*** Opening PROVIDED RECORDS ***

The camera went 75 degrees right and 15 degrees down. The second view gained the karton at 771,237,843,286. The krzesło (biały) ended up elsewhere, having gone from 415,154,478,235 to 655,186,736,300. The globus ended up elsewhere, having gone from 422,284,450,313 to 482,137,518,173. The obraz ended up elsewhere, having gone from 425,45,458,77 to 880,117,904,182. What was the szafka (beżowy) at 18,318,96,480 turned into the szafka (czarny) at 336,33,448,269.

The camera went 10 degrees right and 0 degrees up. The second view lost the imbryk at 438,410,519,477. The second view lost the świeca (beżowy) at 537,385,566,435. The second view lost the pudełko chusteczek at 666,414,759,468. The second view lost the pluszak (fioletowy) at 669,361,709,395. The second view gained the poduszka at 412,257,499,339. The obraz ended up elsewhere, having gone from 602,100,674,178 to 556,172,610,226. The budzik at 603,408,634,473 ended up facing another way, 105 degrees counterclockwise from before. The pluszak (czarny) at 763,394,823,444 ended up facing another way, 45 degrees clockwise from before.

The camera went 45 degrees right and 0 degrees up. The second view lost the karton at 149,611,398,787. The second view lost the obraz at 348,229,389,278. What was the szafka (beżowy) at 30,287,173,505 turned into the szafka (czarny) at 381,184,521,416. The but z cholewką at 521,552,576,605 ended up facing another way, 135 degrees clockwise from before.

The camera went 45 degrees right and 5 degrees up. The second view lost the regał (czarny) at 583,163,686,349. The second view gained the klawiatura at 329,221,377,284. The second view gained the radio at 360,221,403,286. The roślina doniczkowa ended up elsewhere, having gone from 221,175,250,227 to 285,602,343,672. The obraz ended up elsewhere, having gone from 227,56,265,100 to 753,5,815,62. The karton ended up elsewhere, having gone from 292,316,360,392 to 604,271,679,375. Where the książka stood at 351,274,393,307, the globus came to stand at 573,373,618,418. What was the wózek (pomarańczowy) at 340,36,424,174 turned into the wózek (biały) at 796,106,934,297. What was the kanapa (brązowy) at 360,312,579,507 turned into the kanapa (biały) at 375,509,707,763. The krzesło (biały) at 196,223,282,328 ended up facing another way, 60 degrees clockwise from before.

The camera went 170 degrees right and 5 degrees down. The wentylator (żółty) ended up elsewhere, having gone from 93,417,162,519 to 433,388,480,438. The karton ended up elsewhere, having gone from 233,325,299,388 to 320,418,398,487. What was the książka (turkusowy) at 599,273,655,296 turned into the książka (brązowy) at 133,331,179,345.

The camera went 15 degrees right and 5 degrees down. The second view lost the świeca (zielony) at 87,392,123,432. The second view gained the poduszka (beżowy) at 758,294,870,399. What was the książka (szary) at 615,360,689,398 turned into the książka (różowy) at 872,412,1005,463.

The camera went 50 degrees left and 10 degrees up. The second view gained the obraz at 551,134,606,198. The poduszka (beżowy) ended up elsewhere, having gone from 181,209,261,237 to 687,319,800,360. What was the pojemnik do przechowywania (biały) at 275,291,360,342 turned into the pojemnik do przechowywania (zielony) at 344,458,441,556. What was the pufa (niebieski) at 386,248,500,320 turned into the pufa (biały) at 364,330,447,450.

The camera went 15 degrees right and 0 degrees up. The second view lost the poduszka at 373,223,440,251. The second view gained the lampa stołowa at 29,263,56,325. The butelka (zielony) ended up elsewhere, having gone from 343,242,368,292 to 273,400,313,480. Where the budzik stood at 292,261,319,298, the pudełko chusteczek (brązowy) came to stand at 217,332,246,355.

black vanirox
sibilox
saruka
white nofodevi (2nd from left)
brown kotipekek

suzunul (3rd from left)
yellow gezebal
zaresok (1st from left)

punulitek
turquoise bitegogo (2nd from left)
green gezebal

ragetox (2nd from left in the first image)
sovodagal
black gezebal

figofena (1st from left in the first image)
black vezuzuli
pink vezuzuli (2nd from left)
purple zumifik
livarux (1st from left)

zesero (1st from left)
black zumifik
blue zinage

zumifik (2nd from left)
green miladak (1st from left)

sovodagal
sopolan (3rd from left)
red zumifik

*** Closing PROVIDED RECORDS ***

→ **WHAT NEEDS TO BE DONE**:
Output each record exactly as it appears in the listing.

→ **RESPONSE**:
The camera went 75 degrees right and 15 degrees down. The second view gained the karton at 771,237,843,286. The krzesło (biały) ended up elsewhere, having gone from 415,154,478,235 to 655,186,736,300. The globus ended up elsewhere, having gone from 422,284,450,313 to 482,137,518,173. The obraz ended up elsewhere, having gone from 425,45,458,77 to 880,117,904,182. What was the szafka (beżowy) at 18,318,96,480 turned into the szafka (czarny) at 336,33,448,269.

The camera went 10 degrees right and 0 degrees up. The second view lost the imbryk at 438,410,519,477. The second view lost the świeca (beżowy) at 537,385,566,435. The second view lost the pudełko chusteczek at 666,414,759,468. The second view lost the pluszak (fioletowy) at 669,361,709,395. The second view gained the poduszka at 412,257,499,339. The obraz ended up elsewhere, having gone from 602,100,674,178 to 556,172,610,226. The budzik at 603,408,634,473 ended up facing another way, 105 degrees counterclockwise from before. The pluszak (czarny) at 763,394,823,444 ended up facing another way, 45 degrees clockwise from before.

The camera went 45 degrees right and 0 degrees up. The second view lost the karton at 149,611,398,787. The second view lost the obraz at 348,229,389,278. What was the szafka (beżowy) at 30,287,173,505 turned into the szafka (czarny) at 381,184,521,416. The but z cholewką at 521,552,576,605 ended up facing another way, 135 degrees clockwise from before.

The camera went 45 degrees right and 5 degrees up. The second view lost the regał (czarny) at 583,163,686,349. The second view gained the klawiatura at 329,221,377,284. The second view gained the radio at 360,221,403,286. The roślina doniczkowa ended up elsewhere, having gone from 221,175,250,227 to 285,602,343,672. The obraz ended up elsewhere, having gone from 227,56,265,100 to 753,5,815,62. The karton ended up elsewhere, having gone from 292,316,360,392 to 604,271,679,375. Where the książka stood at 351,274,393,307, the globus came to stand at 573,373,618,418. What was the wózek (pomarańczowy) at 340,36,424,174 turned into the wózek (biały) at 796,106,934,297. What was the kanapa (brązowy) at 360,312,579,507 turned into the kanapa (biały) at 375,509,707,763. The krzesło (biały) at 196,223,282,328 ended up facing another way, 60 degrees clockwise from before.

The camera went 170 degrees right and 5 degrees down. The wentylator (żółty) ended up elsewhere, having gone from 93,417,162,519 to 433,388,480,438. The karton ended up elsewhere, having gone from 233,325,299,388 to 320,418,398,487. What was the książka (turkusowy) at 599,273,655,296 turned into the książka (brązowy) at 133,331,179,345.

The camera went 15 degrees right and 5 degrees down. The second view lost the świeca (zielony) at 87,392,123,432. The second view gained the poduszka (beżowy) at 758,294,870,399. What was the książka (szary) at 615,360,689,398 turned into the książka (różowy) at 872,412,1005,463.

The camera went 50 degrees left and 10 degrees up. The second view gained the obraz at 551,134,606,198. The poduszka (beżowy) ended up elsewhere, having gone from 181,209,261,237 to 687,319,800,360. What was the pojemnik do przechowywania (biały) at 275,291,360,342 turned into the pojemnik do przechowywania (zielony) at 344,458,441,556. What was the pufa (niebieski) at 386,248,500,320 turned into the pufa (biały) at 364,330,447,450.

The camera went 15 degrees right and 0 degrees up. The second view lost the poduszka at 373,223,440,251. The second view gained the lampa stołowa at 29,263,56,325. The butelka (zielony) ended up elsewhere, having gone from 343,242,368,292 to 273,400,313,480. Where the budzik stood at 292,261,319,298, the pudełko chusteczek (brązowy) came to stand at 217,332,246,355.

black vanirox
sibilox
saruka
white nofodevi (2nd from left)
brown kotipekek

suzunul (3rd from left)
yellow gezebal
zaresok (1st from left)

punulitek
turquoise bitegogo (2nd from left)
green gezebal

ragetox (2nd from left in the first image)
sovodagal
black gezebal

figofena (1st from left in the first image)
black vezuzuli
pink vezuzuli (2nd from left)
purple zumifik
livarux (1st from left)

zesero (1st from left)
black zumifik
blue zinage

zumifik (2nd from left)
green miladak (1st from left)

sovodagal
sopolan (3rd from left)
red zumifik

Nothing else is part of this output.